Of course, the above won’t do much, and won’t work at all, but you get the idea. We get access to req and res that we’re familiar with, and everything in-between is up for grabs.

For Twitter access, I confined everything to a custom Twitter class, which is highly generic and re-usable. It does, however, do some formatting and data transforming, to make things a little more suited for our Readme App client.

This class is instantiated, and various methods invoked, by the router, based on different GET params.

I decided it would be a good idea to write a tiny little router, whereas in hindsight, I would actually use Micro Router. But you can see below that our API receives POST data from the Vue.js client, and passes them onto the Twitter class to interact with the Twitter API:

const handler = type => {
return {
oauth_request: async () => {
const twitter = new Twitter()
return await twitter.getOAuthRequestToken()
auth_token: async ({ token, tokenSecret, verifier }) => {
const twitter = new Twitter()
return await twitter.getOAuthAccessToken(token, tokenSecret, verifier)
tweets: async ({ accessToken, accessTokenSecret, userId, latestId }) => {
const twitter = new Twitter()
return await twitter.fetchTweets(accessToken, accessTokenSecret, userId, latestId)

As far as the API goes, that’s about it. When you deploy with Up, it gives you a URL from AWS, which you can use to ping or call your API. I then use this URL in Netlify’s dashboard as an environment variable, which is illustrated below…

Netlify and Vue.js

Netlify really is a phenomenal service, for which I’m not going to copy/paste the full set of features, but implore you to go check it out for yourself.

When I want to deploy the latest Vue.js client changes for Readme App, I just push to the master branch on GitHub. That’s it. I’ve set it up in Netlify so it tracks the master branch of readmeapp-site , and will run the build command, that I set up, on the latest codebase.
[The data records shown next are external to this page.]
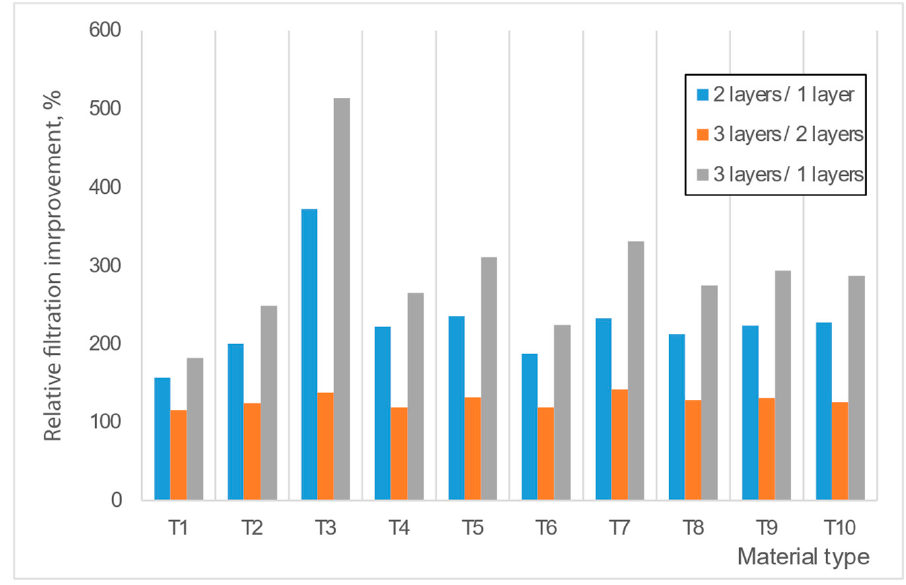
Figure 6. Improvement ratio over layer stacking. Table 4. Pearson coefficients of layer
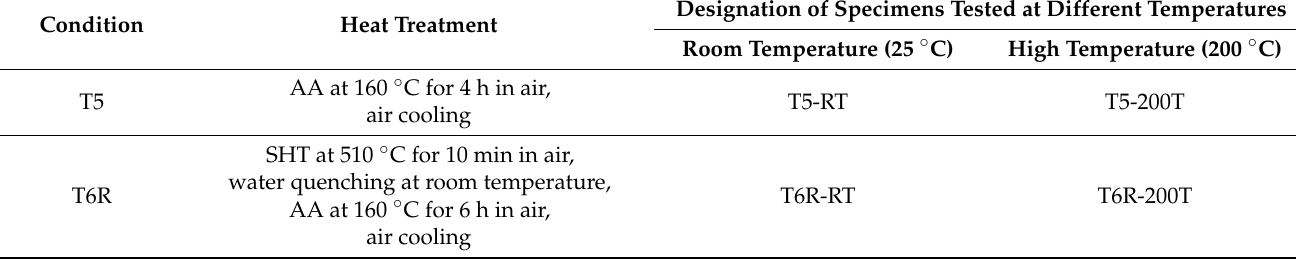
Table 2. L-PBF AlSi10Mg alloy heat treatment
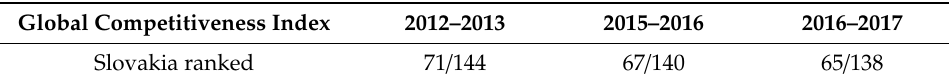
Table 9. Global Competitiveness Index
Then it will take that output code and push it to their CDN. Maaaaaaagic.

The Readme App could function just as well with any JS framework…or no JS framework. However, I’ve been using Vue.js on a client contract for the past 7 months, so it was my flavour of choice for building a client-side app quickly. I feel like the best thing about Readme App is that it keeps everything about your session stored in LocalStorage. This means that once we fetch your latest tweets, we sync all the data with LocalStorage. THIS MEANS, you can theoretically use Readme App offline (you just won’t see any new tweets, just your existing timeline)

Also, your Twitter oAuth keys are save in LocalStorage. Essentially, the API is stateless. I like this a lot. It just receives a request for say, tweets, and the relevant oAuth keys, and then calls the Twitter API. Then it shuts down, and its up to the client app to store/manage the data it received from the API.
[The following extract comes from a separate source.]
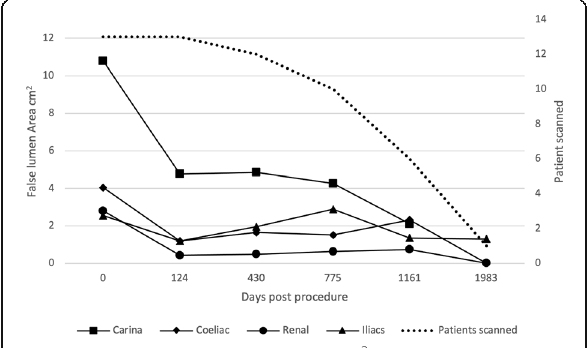
Fig. 5 Average false lumen aortic area (cm 2 ) excluding cases requiring reintervention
Offline (LocalStorage syncing) is made easier with vuex-persistedstate, and used in Readme App like so:

export default new Vuex.Store({
state: initialState,
plugins: [createPersistedState({
paths: [

Netlify lets you use environment variables, which is great, because I can develop Readme App locally against a locally running API, and then push to GitHub and have Netlify run the app and pass it the relevant values, like so:

This is the API URL that Up gives us from AWS

Which I have set up in the client-side app Webpack config, like so:

plugins: [
new webpack.DefinePlugin({
'process.env.API_URL': JSON.stringify(process.env.API_URL || 'http://localhost:3000/'),

The Future…is here

I see these singular stateless APIs as incredibly powerful. With a little tidying, I could have a re-usable, isolated API online which talks to Twitter. This could be plugged into any project I develop. For example, imagine writing a Facebook API class once, and only once, deploying it with Up as an API, and then any project that needs to log a user in with Facebook could use this. Obviously, you’d need to think about App IDs etc…but there’s definitely mileage in building these Lego-esque pluggable APIs.

I don’t want to manage infrastructure, I don’t enjoy it. I do enjoy writing code. Up takes over at that point and does the rest for me. Bitchin’.